Cryptography Threat Models and WBC


prepared by Antonius Cahya Prihandoko


The threat models for traditional cryptographic applications are black-box attack models. In these models, an attacker is assumed to have no physical access to the encryption key or any internal workings; attackers can only control the input and output of the algorithm and can not know detailed implementation of the system. There are three level of attacks in black-box model:

  • passive (a.k.a plaintext attack): adversary only observes the input-output of the system;
  • active (a.k.a chosen plaintext attack (CPA)): adversary chooses arbitrary plaintext and is given corresponding ciphertext;
  • adaptive (a.k.a chosen ciphertext attack (CCA)): adversary chooses ciphertext and obtains its decryption under an unknown key.

These attacks are aimed to gain further information which reduces the security of the system.

With black-box assumption, the algorithms need to be executed in a secure environment.

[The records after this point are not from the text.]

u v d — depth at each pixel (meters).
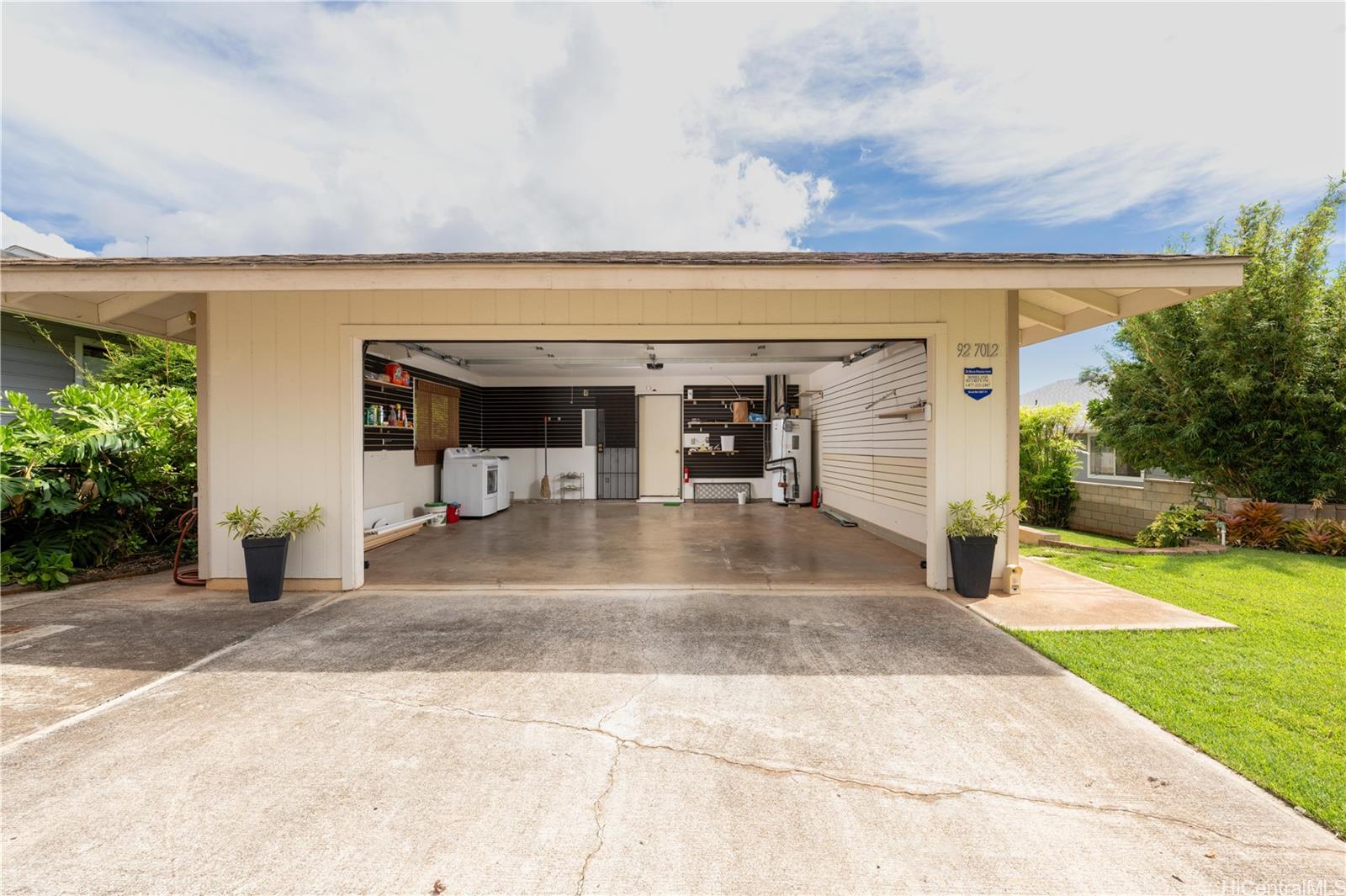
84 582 4.79
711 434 11.62
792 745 2.24
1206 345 6.29
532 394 11.62
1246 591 4.34
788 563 5.58
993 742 2.26
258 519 4.51
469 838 1.72
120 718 2.45
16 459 4.60
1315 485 5.87
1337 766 2.04
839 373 9.08
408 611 4.02
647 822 1.79
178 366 7.18
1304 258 5.72
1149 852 1.66
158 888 1.53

However, this assumption is not appropriate for DRM implementation. In addition, from an industrial point of view, this deployment is impractical. The increasing spread of commercial applications involving cryptography into untrusted commodity host environments. Wrong context protocols deployment, badly algorithms implementation or inappropriate parameters may leak an entry point for attackers. At this point the implementation is turned into a Gray shaded box, rather than black box.

The gray-box cryptography assumes that the attackers have partial access to the physical implementation of a cryptographic system. The attackers exploit side channel information leaked from the system. The leakage is observed through timing information, power consumption, or electromagnetic radiation. This is a side channel analysis (SCA) attacks that allows hackers to reveal parts of the key and reduce efficacy of the protection. The gray-box cryptography illustrates that partial access of inner working, side effects or algorithm execution can weaken the security of the system.

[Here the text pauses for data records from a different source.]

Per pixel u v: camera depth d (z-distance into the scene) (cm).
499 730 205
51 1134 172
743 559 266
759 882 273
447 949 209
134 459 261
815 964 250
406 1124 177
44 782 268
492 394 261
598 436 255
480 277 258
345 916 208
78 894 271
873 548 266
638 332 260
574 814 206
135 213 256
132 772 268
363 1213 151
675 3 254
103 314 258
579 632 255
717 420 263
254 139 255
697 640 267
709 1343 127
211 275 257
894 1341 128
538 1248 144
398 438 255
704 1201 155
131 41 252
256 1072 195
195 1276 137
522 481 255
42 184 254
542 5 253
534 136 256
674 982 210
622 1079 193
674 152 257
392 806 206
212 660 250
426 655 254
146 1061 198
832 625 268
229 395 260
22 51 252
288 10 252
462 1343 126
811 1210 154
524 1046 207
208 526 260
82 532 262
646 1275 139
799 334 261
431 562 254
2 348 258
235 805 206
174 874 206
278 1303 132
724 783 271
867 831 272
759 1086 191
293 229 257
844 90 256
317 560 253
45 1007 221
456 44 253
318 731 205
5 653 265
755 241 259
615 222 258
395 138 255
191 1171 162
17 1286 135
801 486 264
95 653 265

A more appropriate attack model for the algorithm used in DRM implementation is the white-box attack model. In this model, attackers have full control over the whole operation and can freely observe dynamic code execution. Internal algorithm details are absolutely visible and alterable.

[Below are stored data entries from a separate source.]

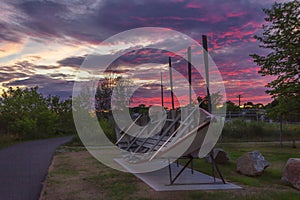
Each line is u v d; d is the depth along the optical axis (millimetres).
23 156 11008
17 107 21844
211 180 6266
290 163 5910
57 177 6906
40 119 23078
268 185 5863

White-box cryptography (WBC) is an obfuscation technique intended to implement cryptographic primitives in a white-box attack model. The intention is to protect secret keys from being disclosed in a software implementation. The protection is done in such a way even when the platform on which the application is executed are subject to the control of potentially hostile end-users. Despite providing a fully transparent methodology, WBC integrates the cipher in such a way that does not reveal the secret key.

White-box Implementation

The basic notion of white-box implementations is to rewrite a key so that all information related to the key is hidden. External encoding can be used so that the encryption and decryption software require encoded inputs, and produce encoded outputs. This encoding mechanism can be done by replacing the encryption key E_{k} with the composition E_{k}' = G \circ E_{k} \circ F^{-1}. Input encoding key F and output decoding key G^{-1} must not be in the same platform that computes E_{k}', so that the white box implementation cannot be used to compute E_{k}. This means that encoding input and decoding output have to kept secret. At this point, white box implementation cannot stand alone; it should be used in conjunction with other techniques to provide protection against key recovery attacks. Although this scenario is not standard, such an approach is useful for many DRM implementations.

The main application of the white-box scenario is to secure content distribution such as in DRM implementations, where the content is often executed in unsecure environments. One may wonder how it is possible to securely protect the key within the executed code when an adversary can fully monitor and alter each instruction. A secure protection can be achieved by combining the effect of the secret key with some implementation specific data using a mathematical operation that is extremely hard to invert. This mechanism allows constructing a system that operates similarly to the asymmetric encryption algorithm, with a performance level close to the symmetric algorithm. Therefore, a white-box implementation forces the user to use software at hand.

How secure is a white-box implementation? The security is relative; there is no system that is absolutely secure. A system is secure relative to a security model which may depend on an adversary’s goal and the resources that can be accessed by the adversary. In the white box scenario, it is much more difficult to determine the resources of an attacker as they are endless. The best effort in such an implementation is to prevent all known relevant threats in an effective way. The security also depends on the implementation: a strong cryptographic algorithm is not necessary for a poor implementation.